The team commissioned an industry-wide study in late 2020 and quickly realized Alderson's suspicions were correct. The Mets decline to speak specifically about figures, but one person familiar with the outcome says that by the following spring, "the overwhelming majority" of employees had received a salary bump. Another person says, "I would say more than 50% of our player development staff significantly—significantly—got an increase that got them on the scale where they should be for their job title." A third person says he knows of someone whose pay jumped 100%. Alderson refuses to take credit for the increases but says several people told him the raise had been 'life-changing."
Perhaps obviously, it also improved morale. "Lots of people are willing to do whatever it takes, including work for nothing or for a small amount to get their foot in the door," Alderson says. "But eventually it wears off. Eventually it becomes a job. A job with a certain amount of cachet, but you can’t eat cachet and you can't support a family on cachet. So at some point you owe it to your employees. If you're going to demand excellence, then you have to be prepared to acknowledge it."

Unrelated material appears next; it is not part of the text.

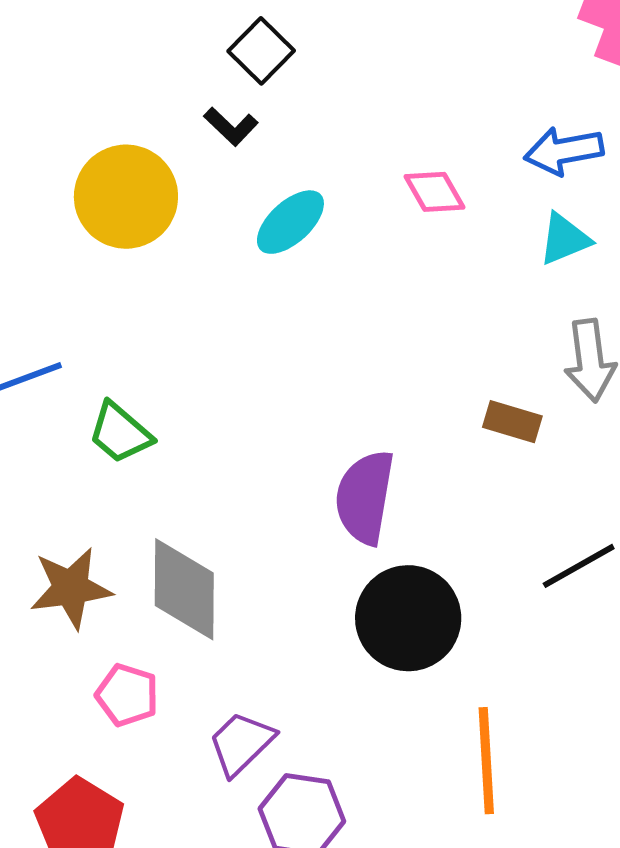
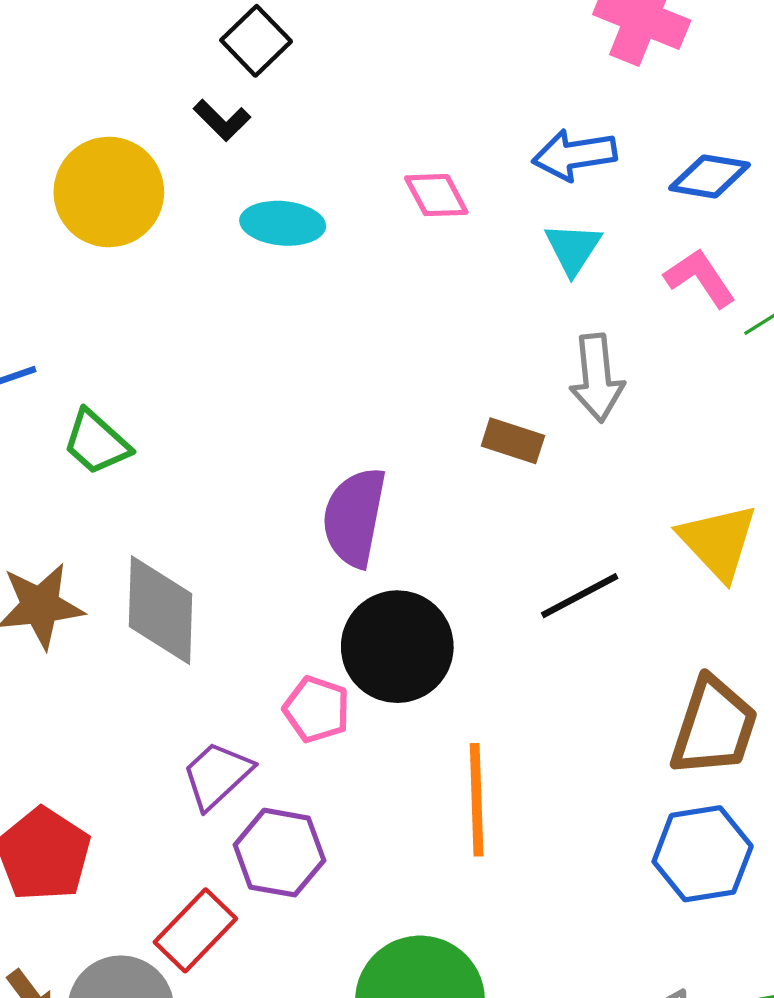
cyan ellipse: (290, 222) -> (283, 223), turned 46
cyan triangle: (565, 239) -> (573, 248), turned -36
pink pentagon: (127, 695) -> (317, 709), moved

Paying good wages matters. Even if you have solid people at the top running the club, you're not going to succeed without the right people in place to do the work. Cohen has also beefed up hiring in certain areas, with the analytics department in particular benefitting. Scouting and player development are other areas of focus. What this article documents is significant far beyond the success the Mets are enjoying on the field in 2022. There truly is an infrastructure being built that should help the club achieve Cohen's stated goal of fielding a competitive team year in and year out.
I suspect what irked Steve Cohen about the piece was all the rehashing of his history in ruthlessly building the fortune that allows him to be "Uncle Steve" to some Mets fans. I've never positioned myself as a defender of the billionaire class and have no desire to start now. Once the Mets went up for sale, it was inevitable that the new owner would either be a very wealthy person, a group that included very wealthy people, or a corporation. There are no choirboys and girls in that group. My hopes for the owner were essentially answered by Cohen's purchase because I only cared about having someone in that position that would demand more from the club and give his front office what they needed to answer that demand.
Steve Cohen isn't a perfect person, and he's not my uncle. But he's a hell of a good owner. Cohen stands in such stark contrast to the Fred and Jeff puppet show that preceded him, and that's what really matters to fans like myself. I'm glad that Steve Cohen was in that locker room last night celebrating what his club accomplished. He's given the Mets exactly what was needed, and he deserved to bask in the glory of it all.
And thanks to Sandy Alderson, too. Sandy had a tough job as GM under the Wilpons. Still, he made some missteps in those years. Sandy deserves quite a lot of the blame for hiring Mickey Callaway when even a moderately rigorous vetting process would have stopped any sane man from making that hire. Then, upon his return as team President, Alderson compounded that error by sanctioning a pursuit of Trevor Bauer, who already had about a zillion red flags about his attitude towards women. For all of his obvious intelligence, Sandy seems quite tone-deaf to how things have changed over the last few decades in what's acceptable in the treatment of women in baseball.
But I still feel thankful that Alderson came back and made Steve Cohen's bid to buy the Mets more palatable to the bunch of stiffs who run MLB. And I appreciate the professionalism that Alderson sought to instill in the organization upon his return, as documented in the article cited above and in other sources. Although it did feature quite a bit of the tired, oft-repeated same-old dirt on the Mets and Cohen, I couldn't help but feel even better about the Mets beyond this season after reading Ms. Apstein's article.
Being a long-time Mets fan makes it hard to believe that going to the playoffs is anything more than a once- or twice-a-decade unicorn season. But the Mets remaining as a contender year in and year out seems real to me at this point. If playing meaningful games just about every September becomes something that we Mets fans come to take for granted, that's fine by me. We've definitely earned that.
Be well and take care. Let's go Mets!